The reification of the women’s body
A second issue is that of Muslim women, who hold a special place on the debate on religion due to their use of clothing easily identified with Islam. In a recent report published by the European Network against Racism (ENAR), the Collective against Islamophobia in France (CCIF) explained that an 81.5% of Islamophobic attacks in France targeted Muslim women. They were also the most discriminated when accessing or maintain a job. Furthermore, according to a study published by researcher Pascal Tessemat (University of Lorraine), their chances to be hired were seven times lower when they wore a hijab.

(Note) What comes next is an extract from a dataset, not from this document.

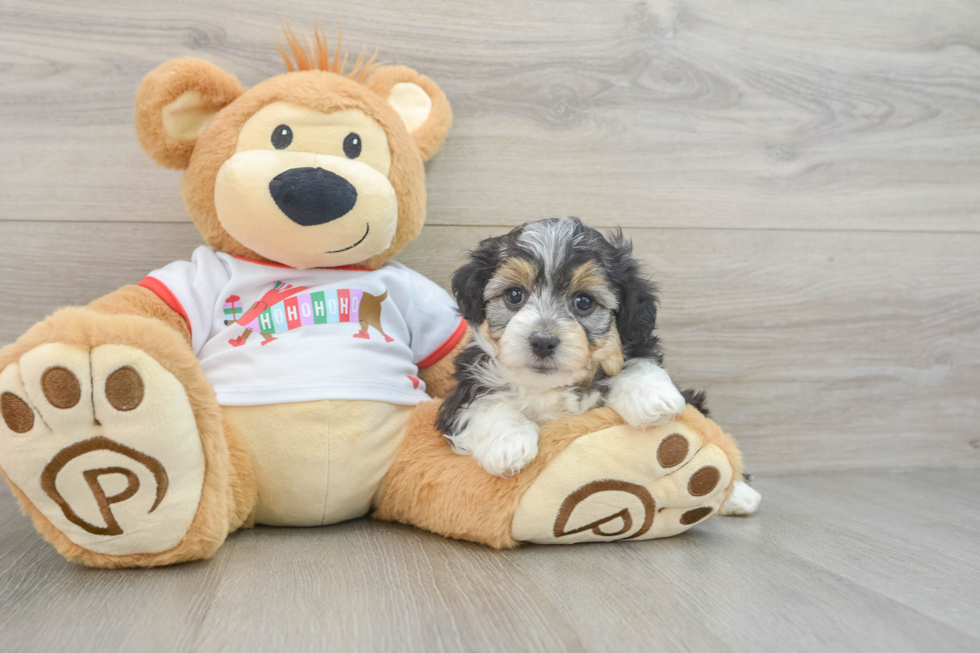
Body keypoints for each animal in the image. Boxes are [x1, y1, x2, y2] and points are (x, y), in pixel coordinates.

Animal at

But women aren’t only affected by Islamophobia, the actions and arguments carried out on their behalf also contribute to deprive them from their voices and agency. How can we accuse women of being submitted while speaking on their behalf?
As stated by writer Leïla Slimani in this brilliant intervention: “One can reject the hijab, I understand that, everyone is entitled to their own opinion. But there is a big difference between being against the hijab and attacking the women who wear it. Because doing so puts you at the same level of those who attack women for not wearing it, by calling them prostitutes. It is a reification of women, and reduces them to what they are wearing or not on their heads”.
The need for new practices
We need to replace this understanding with a positive approach to laicism and multiculturalism, in which Islam is a constitutive element of French society.
The debate surrounding the hijab entails many dangers, the main one, the legitimation of discriminatory practices against Muslim women, understood as submissive beings that cannot stand for themselves. This then leads to general Islamophobia (as, if we attack women for being submissive, then why not attack men for oppressing them?). In recent years, this debate has intensified through the increase of international terrorist attacks on French soil and the establishment of discriminatory connections between Islam and terrorism, which promotes an understanding of Islam as the antithesis of French values.
We need to replace this understanding with a positive approach to laicism and multiculturalism, in which Islam is a constitutive element of French society (Muslims are an 8% of the country’s population). A society where the public space and constitutive values of the Republic are respected without criminalizing religious expressions or legitimating the attack to those wearing religious symbols.